Wednesday, August 27, 2014


Art courtesy of David Teniers the Younger 1610-1690
   So many crime novels, so many good authors, so little time. Do you cross borders for books? Travel around the world via the printed page or app to sample a recommended author? How many authors of crime, suspense, noir, cozy and detective fiction that you read come from a nation other than your own?
     As an American, I read Nancy Drew during childhood, later learned about the Navajo Tribal Police with Tony Hillerman’s Jim Chee and Lieutenant Joe Leaphorn, studied the alphabet with Sue Grafton, and the law with John Grisham. I read every book written by Dennis Lehane and Elizabeth George. Scott Turow’s Presumed Innocent had me on the edge of my seat and Mario Puzo’s The Godfather is said to have enthralled the mob as well as his readers. Harper Lee’s To Kill a Mockingbird remains a must for any author while Walter Mosley’s writing entertained a president as well as many of us who borrowed the book from the library and...for a book I return to whenever I need to escape I choose Jack Finney’s Time and Again.  
     I admit to being hooked by British detectives.

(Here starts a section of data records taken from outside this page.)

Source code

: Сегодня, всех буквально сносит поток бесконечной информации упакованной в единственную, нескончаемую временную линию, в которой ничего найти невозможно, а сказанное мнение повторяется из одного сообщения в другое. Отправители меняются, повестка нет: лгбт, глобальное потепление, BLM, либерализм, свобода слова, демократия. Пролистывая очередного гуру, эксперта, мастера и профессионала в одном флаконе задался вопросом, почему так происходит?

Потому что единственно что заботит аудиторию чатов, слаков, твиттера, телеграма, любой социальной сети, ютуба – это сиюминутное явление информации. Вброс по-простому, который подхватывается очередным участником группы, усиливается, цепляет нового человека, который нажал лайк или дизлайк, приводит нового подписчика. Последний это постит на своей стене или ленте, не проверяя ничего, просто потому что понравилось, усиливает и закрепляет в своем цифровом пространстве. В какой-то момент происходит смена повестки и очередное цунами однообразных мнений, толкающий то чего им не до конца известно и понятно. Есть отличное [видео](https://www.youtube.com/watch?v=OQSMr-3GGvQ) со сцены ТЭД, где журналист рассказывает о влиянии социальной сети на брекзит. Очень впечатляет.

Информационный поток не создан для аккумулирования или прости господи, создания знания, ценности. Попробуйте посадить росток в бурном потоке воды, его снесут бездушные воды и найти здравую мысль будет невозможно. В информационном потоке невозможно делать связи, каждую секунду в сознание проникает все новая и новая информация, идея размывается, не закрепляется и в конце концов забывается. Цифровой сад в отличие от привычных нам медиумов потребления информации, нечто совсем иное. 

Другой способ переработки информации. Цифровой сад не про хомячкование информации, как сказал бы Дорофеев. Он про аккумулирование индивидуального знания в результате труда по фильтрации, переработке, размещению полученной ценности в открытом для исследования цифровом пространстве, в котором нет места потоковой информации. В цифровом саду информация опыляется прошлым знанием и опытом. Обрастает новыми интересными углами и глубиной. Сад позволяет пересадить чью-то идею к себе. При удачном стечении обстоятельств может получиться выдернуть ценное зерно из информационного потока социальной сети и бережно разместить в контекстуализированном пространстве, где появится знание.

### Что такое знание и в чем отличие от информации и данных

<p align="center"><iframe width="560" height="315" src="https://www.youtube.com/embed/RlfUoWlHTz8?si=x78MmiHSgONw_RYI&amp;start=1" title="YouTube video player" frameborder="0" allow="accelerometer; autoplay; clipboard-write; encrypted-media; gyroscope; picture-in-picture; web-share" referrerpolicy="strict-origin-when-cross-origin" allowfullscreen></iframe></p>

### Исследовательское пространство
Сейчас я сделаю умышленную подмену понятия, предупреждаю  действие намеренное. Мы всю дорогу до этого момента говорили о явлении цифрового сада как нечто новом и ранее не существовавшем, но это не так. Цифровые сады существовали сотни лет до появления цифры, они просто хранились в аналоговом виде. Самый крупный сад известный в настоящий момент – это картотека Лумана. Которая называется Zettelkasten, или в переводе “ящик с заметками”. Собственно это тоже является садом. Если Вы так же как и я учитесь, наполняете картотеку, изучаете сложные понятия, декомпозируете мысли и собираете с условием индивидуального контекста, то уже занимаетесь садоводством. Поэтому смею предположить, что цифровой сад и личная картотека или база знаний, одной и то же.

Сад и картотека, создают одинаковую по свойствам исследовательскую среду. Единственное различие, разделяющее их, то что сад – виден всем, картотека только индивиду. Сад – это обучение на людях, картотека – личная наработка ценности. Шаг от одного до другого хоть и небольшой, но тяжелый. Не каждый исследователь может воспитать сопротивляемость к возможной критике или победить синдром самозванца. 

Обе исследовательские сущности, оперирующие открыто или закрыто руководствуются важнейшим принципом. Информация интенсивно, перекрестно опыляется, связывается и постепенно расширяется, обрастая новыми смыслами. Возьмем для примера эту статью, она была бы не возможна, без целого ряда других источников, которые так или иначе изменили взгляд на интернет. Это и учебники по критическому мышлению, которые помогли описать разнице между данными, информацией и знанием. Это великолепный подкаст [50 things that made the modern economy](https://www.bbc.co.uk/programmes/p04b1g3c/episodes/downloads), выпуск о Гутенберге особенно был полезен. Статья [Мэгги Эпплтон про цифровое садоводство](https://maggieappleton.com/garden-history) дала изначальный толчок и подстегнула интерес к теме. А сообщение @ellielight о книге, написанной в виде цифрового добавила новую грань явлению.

I’d go anywhere with Colin Dexter’s Inspector Morse and cannot put down the Dalziel and Pascoe mysteries by Reginald Hill. Daphne du Maurier wrote Rebecca—I’m sure—for the romantic teen-ager that was once me—there’s still a bit of the romantic hanging around my book shelves and P.D. James with her Commander Adam Dalgliesh is on my top shelf. I join every lover of mysteries by begging and borrowing every Sherlock Holmes written by Sir Arthur Conan Doyle and the Miss Marples and Hercule Poirots penned by Dame Agatha Christie. Then there’s J.J. Marric a.k.a. John Creasey who wrote about Commander George Gideon. 
     Canada is home to Louise Penny and her Inspector Armand Gamache—her newest came out this month. Israel has Batya Gur with Detective Michael Ohayon. The Welsh gifted us with Ian Rankin and the fun loving Alexander McCall Smith. The French are known for George Simenon’s Inspector Maigret. Italy for Umberto Eco and The Name of the Rose and Russia Feodor Dostoyevsky’s works live on—think of Crime and Punishment. Swedish crime novels are in today—what American can resist Steig Larson’s heroine? Then there is the Wallender series by Henning Mankell with his unshaven, melancholy hero.
     What country do you reside in, where do the characters you write about live and which “crime” authors have you read that are from other nations?